Naegleria, scientifically known as Naegleria fowleri, is a microscopic amoeba commonly found in warm freshwater environments such as lakes, hot springs, and poorly maintained swimming pools. It typically infects the brain when contaminated water enters the nasal passages.

The common way of catching this type of amoeba infection is when contaminated water enters your nose. Once inside, the amoeba travels to your brain. This typically occurs during activities like swimming, diving, or water skiing in contaminated water. In very rare cases, the infection can also occur from heated tap water or inadequately chlorinated swimming pool water. It’s important to note that you cannot get infected by swallowing contaminated water. People can also get infected if they inhale the infected dust.

 An Alarming Situation in Pakistan

As per the spokesperson from the health department, a woman from Karachi’s Qayyumabad lost her life to Naegleria infection. The woman’s condition worsened after performing wudu at a private hospital in Karachi. She was immediately taken to Jinnah Hospital, where doctors confirmed the presence of Naegleria and unfortunately, she could not survive.

Sindh Information Minister, Sharjeel Inam Memon, has urged the people of Karachi to take precautions against Naegleria fowleri. During a press conference, the minister advised the public to avoid swimming in pools that have not been treated with enough chlorine. He also suggested refraining from activities that could allow water to enter the nose. Additionally, Memon mentioned that the provincial health department is actively planning an awareness campaign to educate people about the dangers of Naegleria disease.

Health experts from the Pakistan Medical Association (PMA) have expressed their concerns about the recent deaths caused by Naegleria fowleri in Karachi. They are urging the government to ensure that citizens have access to properly chlorinated water. What worries them is that many victims did not have a history of swimming, suggesting that the infection may have occurred due to the use of contaminated or non-chlorinated tap water.

Dr. Abdul Ghafoor Shoro from the PMA highlighted the association’s concern that Naegleria fowleri has been detected in the municipal water supply managed by the Karachi Water & Sewerage Board (KWSB). There is a fear that the number of unreported deaths may be higher than the reported cases. Sadly, a majority of people do not have access to safe water.

The association stated that people in the city are compelled to drink water that is contaminated, putting them at a high risk of contracting various infections. These infections include typhoid, gastroenteritis, cholera, hepatitis A and E, and a very dangerous disease called primary amoebic meningoencephalitis (PAM).

The association is advising people to add chlorine tablets to their underground water tanks (one tablet per 1,000 gallons of water).

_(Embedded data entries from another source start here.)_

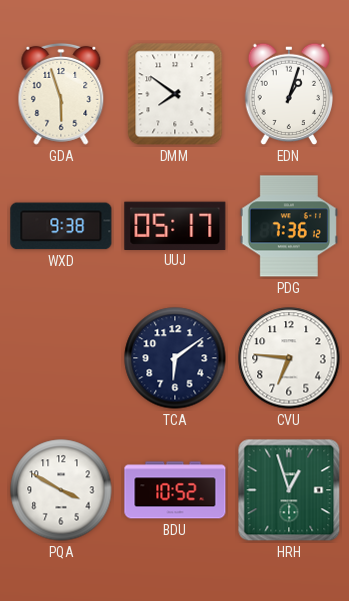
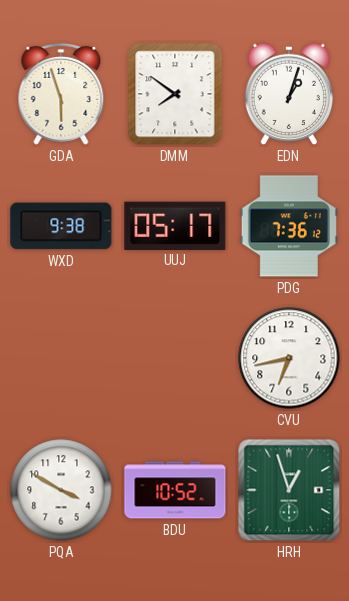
TCA: 6:09 -> none
CVU: 6:46 -> 6:43
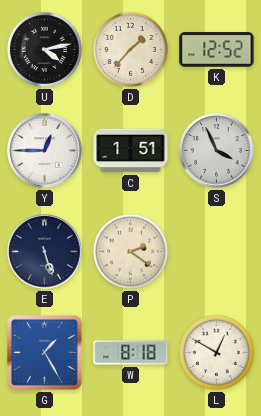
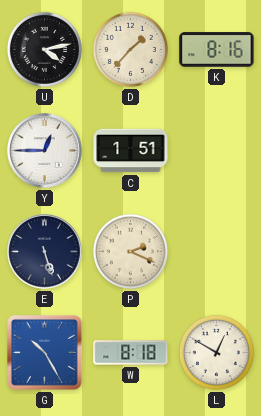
K: 12:52 -> 8:16
S: 3:56 -> none
P: 2:21 -> 2:19
G: 1:25 -> 10:25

It is also recommended to clean water tanks in homes, hospitals, schools, shopping malls, and offices once a year.

The association is urging all doctors, especially general practitioners, and family physicians, to take symptoms like nausea, vomiting, headache, and high fever seriously if a patient presents with them. They are requesting doctors to test for Naegleria if such symptoms are observed. Additionally, individuals experiencing these symptoms are advised to visit their doctor promptly.

The main way to prevent harmful germ and the deadly disease it causes is by using chlorine to treat the water. Another method is to use boiled water when cleaning the nose, as the germ enters the body through the nose and can attack the brain.